# Help me choose my Christmas present



## Bayreuth (Jan 20, 2015)

Christmas arrived and I've been a reasonably good boy this year, so I feel like getting myself a really good present. By "really good", you might have guessed, I mean an expensive one. Around 100 euros, 120 dollars, 70 pounds, give or take. I know that for that money I could get a lot of different CDs but I'm only interested in purchasing ONE SINGLE ITEM (a CD set, box, etc) close to 100 euros.

I've been looking for a couple of days and the two first candidates are this two sets:

*A. EMIL GILELS COMPLETE DG RECORDINGS *
https://umusicdirect.com/classics/*...Recordings-on-Deutsche-Grammophon/4Y9305VT000
*
B. MARTHA ARGERICH COMPLETE DG RECORDINGS*
http://www.prestoclassical.co.uk/r/DG/4794647

Both of them are excellent choices with around 30 CDs from two of my Piano referents, although the Argerich one includes more variety of music since half of the Gilels are Beethoven's Sonatas (which, on the other hand, is an ABSOLUTE delight).

1. What do you think folks?? Gilels or Argerich??
2. If none of those convince you, can you suggest any other options?? Anyone knows any excellent Mahler symphonic cycle for that price??

As always, thank you people


----------



## TurnaboutVox (Sep 22, 2013)

I think you might wish to learn more about Beethoven's chamber music output - perhaps a complete set of the string trios, quartets, quintets; the duo sonatas, piano trios and quartets, the septet, and the various works for other combinations of instruments is available for around that price?


----------



## Heliogabo (Dec 29, 2014)

There are a lot of Mahler cycles for less than that price. All excelent and for all tastes: both Bernstein, Abbado, Solti, Boulez, Kubelik, Sinopoli, Tenstedt, the warner 150th anniversary edition is a nice option too, less than 40 euros.


----------



## ArtMusic (Jan 5, 2013)

MARTHA ARGERICH COMPLETE DG RECORDINGS would be my choice if I could.


----------



## Bayreuth (Jan 20, 2015)

Heliogabo said:


> There are a lot of Mahler cycles for less than that price. All excelent and for all tastes: both Bernstein, Abbado, Solti, Boulez, Kubelik, Sinopoli, Tenstedt, the warner 150th anniversary edition is a nice option too, less than 40 euros.

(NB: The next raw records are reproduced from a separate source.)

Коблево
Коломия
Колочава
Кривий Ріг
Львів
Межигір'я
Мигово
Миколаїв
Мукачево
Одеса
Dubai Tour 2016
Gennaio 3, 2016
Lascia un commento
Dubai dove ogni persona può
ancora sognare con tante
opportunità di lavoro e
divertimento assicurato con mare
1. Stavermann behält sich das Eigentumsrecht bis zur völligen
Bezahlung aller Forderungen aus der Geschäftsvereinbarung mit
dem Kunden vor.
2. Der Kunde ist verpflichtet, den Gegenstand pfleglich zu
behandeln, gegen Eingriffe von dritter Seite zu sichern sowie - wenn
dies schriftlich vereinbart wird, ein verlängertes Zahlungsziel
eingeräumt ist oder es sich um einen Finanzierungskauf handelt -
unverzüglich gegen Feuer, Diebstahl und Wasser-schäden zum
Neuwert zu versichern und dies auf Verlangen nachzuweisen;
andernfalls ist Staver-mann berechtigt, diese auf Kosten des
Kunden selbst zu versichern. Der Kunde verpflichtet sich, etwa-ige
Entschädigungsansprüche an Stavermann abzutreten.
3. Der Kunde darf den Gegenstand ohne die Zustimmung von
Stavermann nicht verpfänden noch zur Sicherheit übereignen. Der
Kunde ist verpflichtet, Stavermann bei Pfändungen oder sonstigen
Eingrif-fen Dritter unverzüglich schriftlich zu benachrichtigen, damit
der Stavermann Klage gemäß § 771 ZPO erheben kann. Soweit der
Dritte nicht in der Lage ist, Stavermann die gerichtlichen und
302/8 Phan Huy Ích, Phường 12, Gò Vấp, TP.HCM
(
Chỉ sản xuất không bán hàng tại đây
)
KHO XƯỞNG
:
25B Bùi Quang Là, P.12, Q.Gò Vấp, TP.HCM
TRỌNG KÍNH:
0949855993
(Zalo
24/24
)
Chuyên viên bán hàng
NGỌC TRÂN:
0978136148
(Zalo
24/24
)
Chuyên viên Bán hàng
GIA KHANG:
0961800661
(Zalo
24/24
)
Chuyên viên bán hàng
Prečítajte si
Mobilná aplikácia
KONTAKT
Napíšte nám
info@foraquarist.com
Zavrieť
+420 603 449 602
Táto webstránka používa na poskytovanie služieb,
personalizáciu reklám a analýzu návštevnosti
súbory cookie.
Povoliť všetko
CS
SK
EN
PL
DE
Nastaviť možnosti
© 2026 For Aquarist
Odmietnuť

Jesus Christ I didn't know about that one. I just bought it for 39 euros :lol:

I guess that leaves me with around 60 euros to spend... Any ideas??


----------



## joen_cph (Jan 17, 2010)

A few ideas:

- CPE Bach Edition, from Brilliant, 30 CD € 41 - Amazon.es

- Alicia De La Roccha, complete EMI recordings, 8 CD € ~20 - Presto

- The Delius Collection. Heritage (=the superb Unicorn recordings), 7 CD € ~21 - Presto

- The Complete Beethoven, Brilliant 86 CD edition, € 70 - Amazon.de

- David Oistrakh. The complete EMI recordings 17 CD, € ~31 - Presto


----------



## Oscarf (Dec 13, 2014)

Something that i already bought for myself as a christmas present. Gunter Wand the great recordings with the NDR symphony orchestra. Nice 28 Cd and 1 DVD set including the complete Beethoven, Brahms, Schubert and Bruckner symphony cycles plus some additional tchaikovsky, mussorgssky, mozart, etc. As of today 30 euro in Amazon.es


----------



## Badinerie (May 3, 2008)

Between the two the Martha Argerich looks incredible .


----------



## bz3 (Oct 15, 2015)

joen_cph said:


> A few ideas:
> 
> - CPE Bach Edition, from Brilliant, 30 CD € 41 - Amazon.es


Have this and basically nothing else by CPE Bach but love it. Well worth the money. As to Mahler, if I could have but one cycle I would have Boulez. I think it's as good as any to start with too, though that's likely a minority opinion since his seem to be minority interpretations. I just like the clarity as much as anything, though I think his treatment of 3 and 4 are great.


----------



## Guest (Dec 19, 2015)

You already know what you want!


----------